What the exercise asks: Collect every line in the records that contains the string "qUnion" and copy each of those lines out.

━━ Entries provided

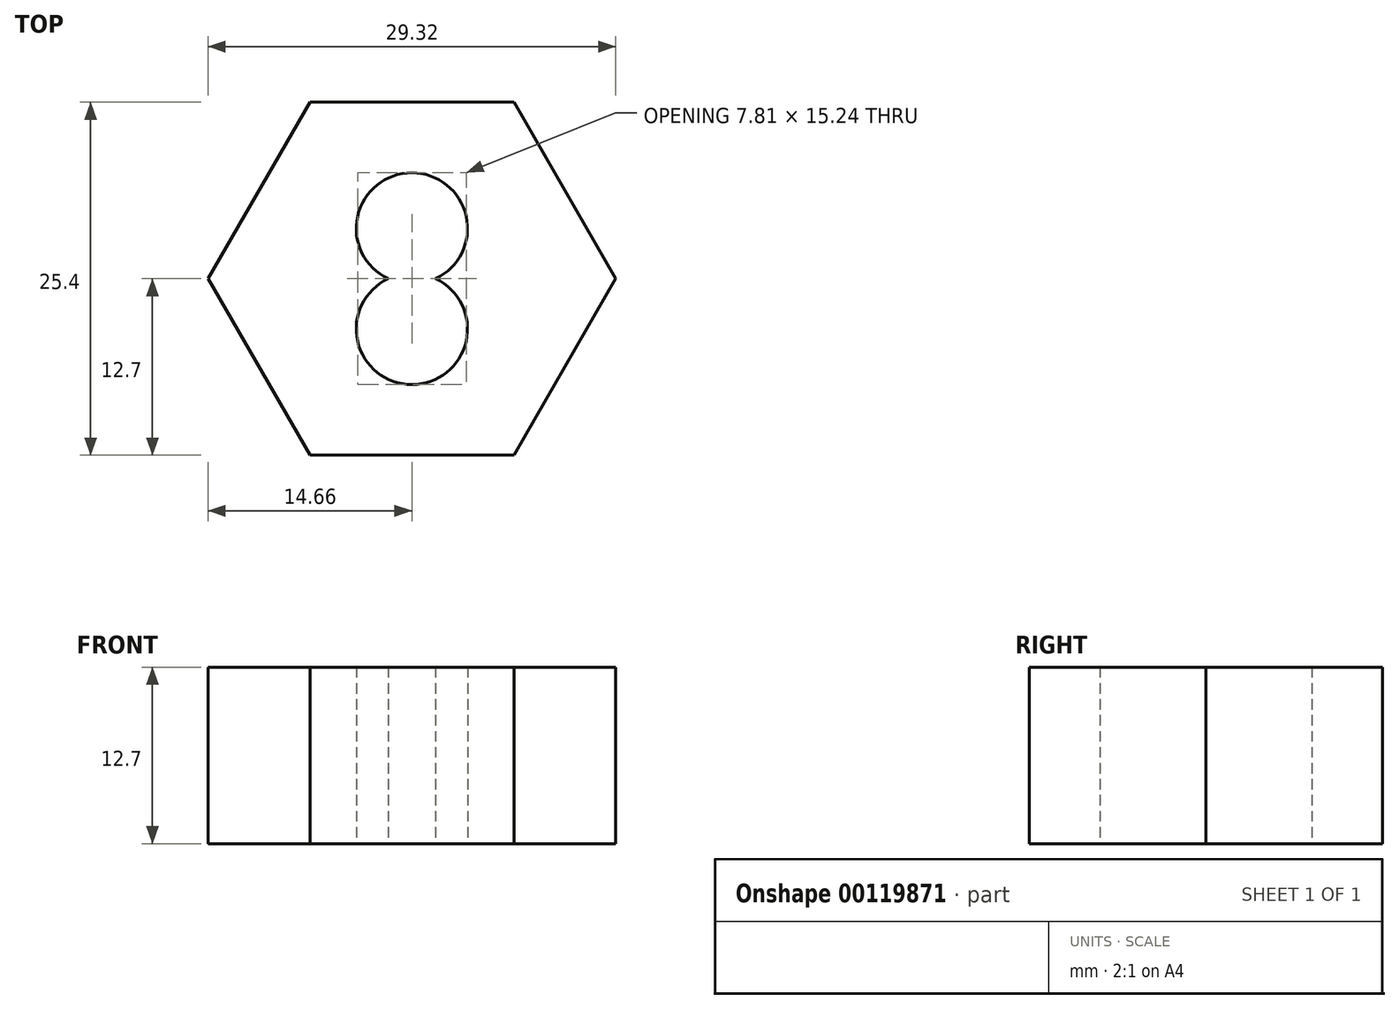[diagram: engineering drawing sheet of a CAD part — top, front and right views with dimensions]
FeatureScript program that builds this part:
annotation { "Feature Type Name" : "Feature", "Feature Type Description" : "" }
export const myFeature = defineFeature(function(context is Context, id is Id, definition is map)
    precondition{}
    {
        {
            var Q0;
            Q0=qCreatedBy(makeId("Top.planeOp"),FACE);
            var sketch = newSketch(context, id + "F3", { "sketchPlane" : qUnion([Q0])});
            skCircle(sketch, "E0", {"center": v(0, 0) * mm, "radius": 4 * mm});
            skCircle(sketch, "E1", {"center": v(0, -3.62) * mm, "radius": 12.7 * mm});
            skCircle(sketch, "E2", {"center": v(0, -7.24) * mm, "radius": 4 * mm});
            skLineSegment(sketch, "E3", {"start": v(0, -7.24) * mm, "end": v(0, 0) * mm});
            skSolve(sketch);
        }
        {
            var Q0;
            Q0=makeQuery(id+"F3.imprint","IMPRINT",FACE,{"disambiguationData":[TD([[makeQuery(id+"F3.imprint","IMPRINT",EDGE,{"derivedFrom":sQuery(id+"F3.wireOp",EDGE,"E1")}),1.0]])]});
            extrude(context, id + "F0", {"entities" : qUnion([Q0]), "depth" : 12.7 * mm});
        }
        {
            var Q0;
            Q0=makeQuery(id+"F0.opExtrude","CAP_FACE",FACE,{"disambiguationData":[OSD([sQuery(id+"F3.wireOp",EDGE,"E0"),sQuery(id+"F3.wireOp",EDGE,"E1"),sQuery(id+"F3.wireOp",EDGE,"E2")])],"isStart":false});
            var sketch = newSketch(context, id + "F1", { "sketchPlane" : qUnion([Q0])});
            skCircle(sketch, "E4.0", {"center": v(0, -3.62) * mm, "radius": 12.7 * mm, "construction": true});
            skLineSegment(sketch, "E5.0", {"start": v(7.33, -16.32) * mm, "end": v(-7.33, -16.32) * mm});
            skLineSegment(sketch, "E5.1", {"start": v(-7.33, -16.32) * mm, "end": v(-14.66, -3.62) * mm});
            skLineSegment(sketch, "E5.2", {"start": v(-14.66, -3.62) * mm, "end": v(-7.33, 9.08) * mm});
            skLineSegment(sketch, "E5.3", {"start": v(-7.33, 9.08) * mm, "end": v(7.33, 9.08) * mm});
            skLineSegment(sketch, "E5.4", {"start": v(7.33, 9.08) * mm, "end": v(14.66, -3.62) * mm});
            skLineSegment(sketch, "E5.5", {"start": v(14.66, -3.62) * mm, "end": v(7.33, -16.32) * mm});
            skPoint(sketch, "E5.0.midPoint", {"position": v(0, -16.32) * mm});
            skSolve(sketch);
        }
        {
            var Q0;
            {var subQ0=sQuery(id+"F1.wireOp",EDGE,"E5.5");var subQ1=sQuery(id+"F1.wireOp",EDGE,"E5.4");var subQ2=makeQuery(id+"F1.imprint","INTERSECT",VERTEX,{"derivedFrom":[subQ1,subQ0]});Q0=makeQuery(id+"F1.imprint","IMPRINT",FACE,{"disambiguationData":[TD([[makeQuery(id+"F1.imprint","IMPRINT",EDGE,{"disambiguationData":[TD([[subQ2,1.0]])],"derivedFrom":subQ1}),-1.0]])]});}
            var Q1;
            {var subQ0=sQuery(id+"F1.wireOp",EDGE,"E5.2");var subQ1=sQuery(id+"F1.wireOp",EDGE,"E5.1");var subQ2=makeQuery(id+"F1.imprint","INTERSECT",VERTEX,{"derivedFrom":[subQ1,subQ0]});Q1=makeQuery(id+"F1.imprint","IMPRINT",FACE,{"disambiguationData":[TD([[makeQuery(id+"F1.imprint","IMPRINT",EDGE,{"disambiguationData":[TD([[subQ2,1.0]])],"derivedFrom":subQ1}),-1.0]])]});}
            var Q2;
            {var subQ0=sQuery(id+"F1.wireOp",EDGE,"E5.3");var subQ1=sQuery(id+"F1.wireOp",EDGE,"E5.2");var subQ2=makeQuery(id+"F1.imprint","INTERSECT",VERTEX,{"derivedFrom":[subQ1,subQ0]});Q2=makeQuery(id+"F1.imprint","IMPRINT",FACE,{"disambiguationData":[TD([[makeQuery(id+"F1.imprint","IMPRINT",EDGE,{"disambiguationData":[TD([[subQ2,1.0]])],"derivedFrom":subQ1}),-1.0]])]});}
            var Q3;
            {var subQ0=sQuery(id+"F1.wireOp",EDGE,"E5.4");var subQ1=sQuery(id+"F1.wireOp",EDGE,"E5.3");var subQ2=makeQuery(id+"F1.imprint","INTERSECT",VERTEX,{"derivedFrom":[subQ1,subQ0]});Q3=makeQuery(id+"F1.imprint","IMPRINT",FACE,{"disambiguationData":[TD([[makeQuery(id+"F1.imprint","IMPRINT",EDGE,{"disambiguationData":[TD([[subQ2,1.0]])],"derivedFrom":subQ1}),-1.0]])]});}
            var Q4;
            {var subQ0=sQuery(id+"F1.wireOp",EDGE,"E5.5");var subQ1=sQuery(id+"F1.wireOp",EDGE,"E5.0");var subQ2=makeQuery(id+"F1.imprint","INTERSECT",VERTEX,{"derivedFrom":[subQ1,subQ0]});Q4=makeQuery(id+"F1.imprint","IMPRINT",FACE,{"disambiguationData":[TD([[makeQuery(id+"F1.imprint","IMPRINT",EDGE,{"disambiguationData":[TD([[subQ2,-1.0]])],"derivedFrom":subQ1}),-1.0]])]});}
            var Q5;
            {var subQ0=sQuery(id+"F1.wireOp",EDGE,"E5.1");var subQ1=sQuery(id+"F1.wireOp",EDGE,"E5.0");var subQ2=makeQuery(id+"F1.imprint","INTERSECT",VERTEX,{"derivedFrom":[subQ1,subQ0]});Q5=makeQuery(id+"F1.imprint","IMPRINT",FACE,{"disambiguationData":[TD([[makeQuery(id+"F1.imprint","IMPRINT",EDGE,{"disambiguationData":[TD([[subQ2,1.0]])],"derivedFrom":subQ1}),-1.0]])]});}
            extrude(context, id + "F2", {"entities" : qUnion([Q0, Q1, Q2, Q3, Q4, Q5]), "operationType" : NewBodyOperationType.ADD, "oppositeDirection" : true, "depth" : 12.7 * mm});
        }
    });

━━━━

Solved exercise:
            var sketch = newSketch(context, id + "F3", { "sketchPlane" : qUnion([Q0])});
            extrude(context, id + "F0", {"entities" : qUnion([Q0]), "depth" : 12.7 * mm});
            var sketch = newSketch(context, id + "F1", { "sketchPlane" : qUnion([Q0])});
            extrude(context, id + "F2", {"entities" : qUnion([Q0, Q1, Q2, Q3, Q4, Q5]), "operationType" : NewBodyOperationType.ADD, "oppositeDirection" : true, "depth" : 12.7 * mm});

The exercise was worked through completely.